■ **TEKS BACAAN**
--------------------------------------------------

Kemunculan sengkalan di tanah Jawa diyakini bersamaan dengan masuknya perhitungan tahun Çaka (Saka) yang dibawa oleh tokoh legenda Aji Saka. Menurut teori ini, sengkalan berasal dari kata Çakakala, gabungan dari kata çaka dan kala, yang berarti perhitungan waktu menurut Çaka (tahun Çaka). Kata Çakakala kemudian berubah menjadi sakala, sebelum menjadi sengkala atau sengkalan seperti yang kita kenal sekarang. Aji Saka dikatakan dalam babad sebagai tokoh penyebar budaya tulis Jawa dan budaya pengenalan kalender Şaka. Diketahui evolusi aksara Jawa bermula dari aksara pallawa dari India dan kalender Şaka juga adopsi dari budaya India.
Ajisaka
yang menentukan penambahan angka 78 jika kalender Şaka diequivalenkan dengan
kalender masehi. Jadi dalam hal ini diduga masyarakat Jawa mengkhultuskan sosok
Ajisaka sebagai pembaharu budaya Jawa melalui kalender dan huruf. Dan perlu
diketahui pula bahwasanya penambahan kalender dari şaka ke masehi tidak hanya
78, hal ini harus ditambahkan 79 dalam bulan-bulan tertentu (Magha (+/- Januari – Februari), Phalguna (+/- Februari - Maret), atau pada tanggal 10
Suklapaktsa (dari setelah bulan mati
sampai menjelang purnama) - 15 Krsnapaktsa (hari setelah purnama
sampai menjelang bulan mati), bulan
Posya (+/- Desember - Januari).
Pembacaan
angka tahun melalui candra sengkala harus sesuai makna untuk menguak data
sejarah yang spesifik, karena salah pemaknaan angka biasanya dapat mengkaburkan
peristiwa sejarah atau peninggalan sejarah.
Sengkalan ini masih dijumpai dan digunakan di
Jawa, sedangkan di Bali, sebagai salah satu daerah pewaris budaya Majapahit,
yang semestinya melestarikan budaya Majapahit, namun sengkalan sudah jarang dijumpai.

--------------------------------------------------

■ **DATA MENTAH**
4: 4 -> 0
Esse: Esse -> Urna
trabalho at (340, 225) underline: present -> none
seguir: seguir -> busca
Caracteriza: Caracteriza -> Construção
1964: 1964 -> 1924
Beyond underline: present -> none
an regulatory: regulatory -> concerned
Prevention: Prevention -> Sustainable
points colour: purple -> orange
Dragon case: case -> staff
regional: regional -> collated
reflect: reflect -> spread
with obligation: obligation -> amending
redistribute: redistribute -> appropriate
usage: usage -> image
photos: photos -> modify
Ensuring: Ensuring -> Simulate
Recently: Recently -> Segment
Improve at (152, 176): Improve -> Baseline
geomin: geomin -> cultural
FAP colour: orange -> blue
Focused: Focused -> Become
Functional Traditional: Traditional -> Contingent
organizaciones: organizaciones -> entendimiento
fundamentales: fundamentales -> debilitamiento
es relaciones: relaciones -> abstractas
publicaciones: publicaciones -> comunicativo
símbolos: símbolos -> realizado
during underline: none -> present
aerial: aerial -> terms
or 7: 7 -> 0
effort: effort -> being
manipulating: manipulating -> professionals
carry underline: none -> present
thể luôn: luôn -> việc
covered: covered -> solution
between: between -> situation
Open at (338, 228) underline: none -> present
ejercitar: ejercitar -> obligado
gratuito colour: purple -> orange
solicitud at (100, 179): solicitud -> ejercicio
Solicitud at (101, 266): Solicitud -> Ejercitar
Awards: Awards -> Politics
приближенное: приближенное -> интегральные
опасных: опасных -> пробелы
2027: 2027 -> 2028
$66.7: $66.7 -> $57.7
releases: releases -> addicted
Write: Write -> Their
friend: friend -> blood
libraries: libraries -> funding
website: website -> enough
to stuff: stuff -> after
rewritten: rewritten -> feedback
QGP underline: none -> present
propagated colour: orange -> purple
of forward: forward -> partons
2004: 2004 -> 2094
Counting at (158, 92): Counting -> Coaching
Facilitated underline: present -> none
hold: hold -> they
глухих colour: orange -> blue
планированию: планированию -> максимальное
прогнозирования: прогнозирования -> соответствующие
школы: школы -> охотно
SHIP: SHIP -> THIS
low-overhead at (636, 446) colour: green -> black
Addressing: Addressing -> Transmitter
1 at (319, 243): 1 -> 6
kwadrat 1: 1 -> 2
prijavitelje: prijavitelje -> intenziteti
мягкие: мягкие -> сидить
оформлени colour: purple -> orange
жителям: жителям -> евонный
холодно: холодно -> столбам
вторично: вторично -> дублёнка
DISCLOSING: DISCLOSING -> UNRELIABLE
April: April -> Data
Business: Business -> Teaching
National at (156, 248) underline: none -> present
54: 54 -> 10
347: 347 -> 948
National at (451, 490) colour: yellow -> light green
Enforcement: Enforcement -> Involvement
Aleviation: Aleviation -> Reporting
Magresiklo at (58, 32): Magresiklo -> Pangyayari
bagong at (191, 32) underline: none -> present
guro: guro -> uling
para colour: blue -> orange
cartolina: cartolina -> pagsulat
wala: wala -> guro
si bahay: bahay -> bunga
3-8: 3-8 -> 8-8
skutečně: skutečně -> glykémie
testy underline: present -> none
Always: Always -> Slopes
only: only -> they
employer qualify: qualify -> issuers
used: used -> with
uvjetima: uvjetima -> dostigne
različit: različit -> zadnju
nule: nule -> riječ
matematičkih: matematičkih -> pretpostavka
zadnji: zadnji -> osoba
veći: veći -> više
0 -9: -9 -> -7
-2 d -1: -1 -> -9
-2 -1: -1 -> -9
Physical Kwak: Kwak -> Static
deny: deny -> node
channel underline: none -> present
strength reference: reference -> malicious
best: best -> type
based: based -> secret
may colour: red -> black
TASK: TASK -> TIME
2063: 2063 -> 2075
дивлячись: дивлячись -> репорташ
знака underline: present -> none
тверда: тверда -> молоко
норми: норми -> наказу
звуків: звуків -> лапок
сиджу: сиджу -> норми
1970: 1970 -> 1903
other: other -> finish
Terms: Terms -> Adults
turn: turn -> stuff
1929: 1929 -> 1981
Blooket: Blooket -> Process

--------------------------------------------------

■ **SOAL LATIHAN**
(a) Menurut teks bacaan, kata Çakakala merupakan gabungan dari kata apa saja?
(b) Tentukan apakah tiap pernyataan berikut sesuai dengan teks bacaan: (i) Di Bali sengkalan sudah jarang dijumpai. (ii) Aksara Jawa berkembang dari aksara Arab. (iii) Untuk menyetarakan tahun Şaka dengan tahun Masehi, yang ditambahkan selalu 78.
(c) Teruskan teks bacaan tentang sengkalan mulai setelah kalimat terakhirnya.
Baris-baris data di atas tidak perlu dipakai.

■ **JAWABAN SOAL**
(a) Gabungan dari kata çaka dan kala.

(b)
(i) Ya: "namun sengkalan sudah jarang dijumpai"
(ii) Tidak: "evolusi aksara Jawa bermula dari aksara pallawa dari India"
(iii) Tidak: "penambahan kalender dari şaka ke masehi tidak hanya 78"

(c)
Sebagai gantinya misalnya pada Lambang Provinsi Bali serta Kabupaten-Kabupaten
di Bali, hanyalah mencantumkan Motto,
seperti :
Provinsi Bali
memiliki motto “ Bali Dwipa Jaya”
Kabupaten Badung memiliki motto “Ҫura Dharma Raksaka” (“Kewajiban pemerintah adalah melindungi kebenaran’,)
Kabupaten
Bangli memiliki motto “Bhukti Mukti
Bhakti” mengandung arti “Sebagai suatu pengabdian berbakti kepada Tuhan dan
Negara untuk mewujudkan cita-cita luhur yaitu masyarakat adil dan makmur”.
Kabupaten
Buleleng adalah “Singa Ambara Raja”.
Slogan atau motto ini “Melambangkan kelincahan dan semangat kepahlawanan rakyat
kabupaten Buleleng”.
Denpasar merupakan ibu kota Provinsi Bali memiliki motto atau slogan
“Purradhipa Bhara Bhavana”, yang memiliki makna kewajiban pemerintah adalah
meningkatkan kemakmuran Rakyat,
Kabupaten
Gianyar memiliki motto “Dharma
Raksata Raksita” yang bermakna “Barang siapa yang berbuat Dharma, maka ia akan
dilindungi oleh Dharma itu sendiri”.
Kabupaten
Jembrana memiliki motto “Tri Ananta
Bhakti” yang memiliki arti “Tiga pengabdian yang kekal”.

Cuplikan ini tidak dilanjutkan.